Scalable rollbacks and deployments
With these updates, we’ve seen a lot more engineers using canary deployments and have had fewer incidents as a result. But the new changes posed new challenges: if we have multiple canary deployments running and a deployment happening at the same time, how do we know which one is causing issues? Or what if the tests said everything ran fine, but once we actually merge it, it starts causing issues?
- Lead time for changes (CI and end-to-end release process)
- Change failure rate
- Code review turnaround time
We mitigate these risks by not scaling up all the way. We start by deploying the canary changes to a single server, which can be scaled up by the engineer running canaries as they gain more confidence that their change isn't breaking anything. They can see if there’s an issue, then scale down those canary servers and replay everything. We can actually retry all failures within our system before anything moves to production, and if needed, at scale in production as well.
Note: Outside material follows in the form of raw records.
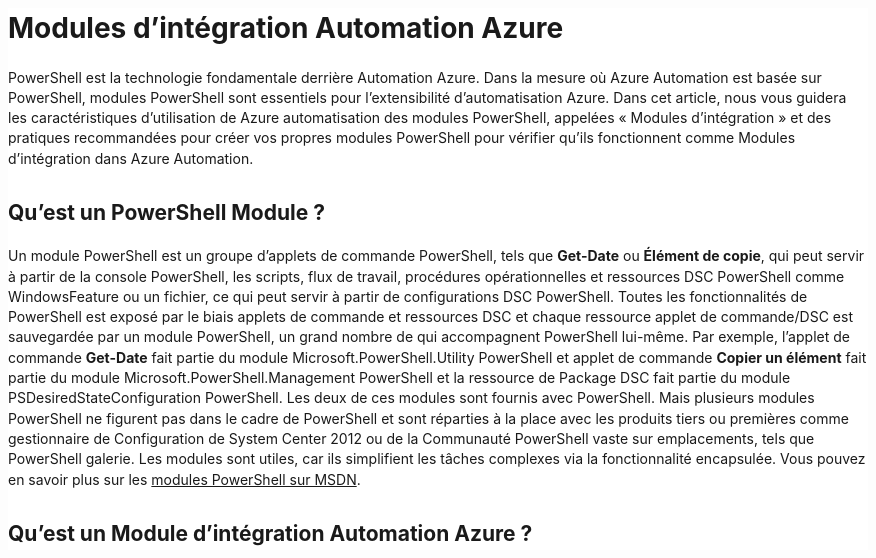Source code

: <properties
   pageTitle="Créer un Module d’intégration Automation Azure | Microsoft Azure"
   description="Didacticiels qui vous guide dans l’utilisation de la création, de test et exemple des modules d’intégration dans Azure Automation."
   services="automation"
   documentationCenter=""
   authors="mgoedtel"
   manager="jwhit"
   editor="" />

<tags
   ms.service="automation"
   ms.workload="tbd"
   ms.tgt_pltfrm="na"
   ms.devlang="na"
   ms.topic="get-started-article"
   ms.date="09/12/2016"
   ms.author="magoedte" />

# <a name="azure-automation-integration-modules"></a>Modules d’intégration Automation Azure

PowerShell est la technologie fondamentale derrière Automation Azure. Dans la mesure où Azure Automation est basée sur PowerShell, modules PowerShell sont essentiels pour l’extensibilité d’automatisation Azure. Dans cet article, nous vous guidera les caractéristiques d’utilisation de Azure automatisation des modules PowerShell, appelées « Modules d’intégration » et des pratiques recommandées pour créer vos propres modules PowerShell pour vérifier qu’ils fonctionnent comme Modules d’intégration dans Azure Automation. 

## <a name="what-is-a-powershell-module"></a>Qu’est un PowerShell Module ?

Un module PowerShell est un groupe d’applets de commande PowerShell, tels que **Get-Date** ou **Élément de copie**, qui peut servir à partir de la console PowerShell, les scripts, flux de travail, procédures opérationnelles et ressources DSC PowerShell comme WindowsFeature ou un fichier, ce qui peut servir à partir de configurations DSC PowerShell. Toutes les fonctionnalités de PowerShell est exposé par le biais applets de commande et ressources DSC et chaque ressource applet de commande/DSC est sauvegardée par un module PowerShell, un grand nombre de qui accompagnent PowerShell lui-même. Par exemple, l’applet de commande **Get-Date** fait partie du module Microsoft.PowerShell.Utility PowerShell et applet de commande **Copier un élément** fait partie du module Microsoft.PowerShell.Management PowerShell et la ressource de Package DSC fait partie du module PSDesiredStateConfiguration PowerShell. Les deux de ces modules sont fournis avec PowerShell. Mais plusieurs modules PowerShell ne figurent pas dans le cadre de PowerShell et sont réparties à la place avec les produits tiers ou premières comme gestionnaire de Configuration de System Center 2012 ou de la Communauté PowerShell vaste sur emplacements, tels que PowerShell galerie.  Les modules sont utiles, car ils simplifient les tâches complexes via la fonctionnalité encapsulée.  Vous pouvez en savoir plus sur les [modules PowerShell sur MSDN](https://msdn.microsoft.com/library/dd878324%28v=vs.85%29.aspx). 

## <a name="what-is-an-azure-automation-integration-module"></a>Qu’est un Module d’intégration Automation Azure ?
Once we're done with the canary process and everything goes as well as anticipated, we can merge the changes, and they’ll get deployed to production.
Looking back while building forward
There’s always room for improvement. That’s how we’ve streamlined our process—identifying not just what works, but what could be better. After every project, we take a look at how things went and what could’ve been done differently. With canary deployments, that meant changing our requirements. For pull requests, it was keeping comments minimal and using video for in-depth discussions. And on a much larger scale, it was switching to Kubernetes to cut down on manual tasks. Some of these were bigger changes than others, but it all comes back to balance and practicality. It’s important to make changes that will have the most meaningful impact on the way we work today, while setting ourselves up for success in the future.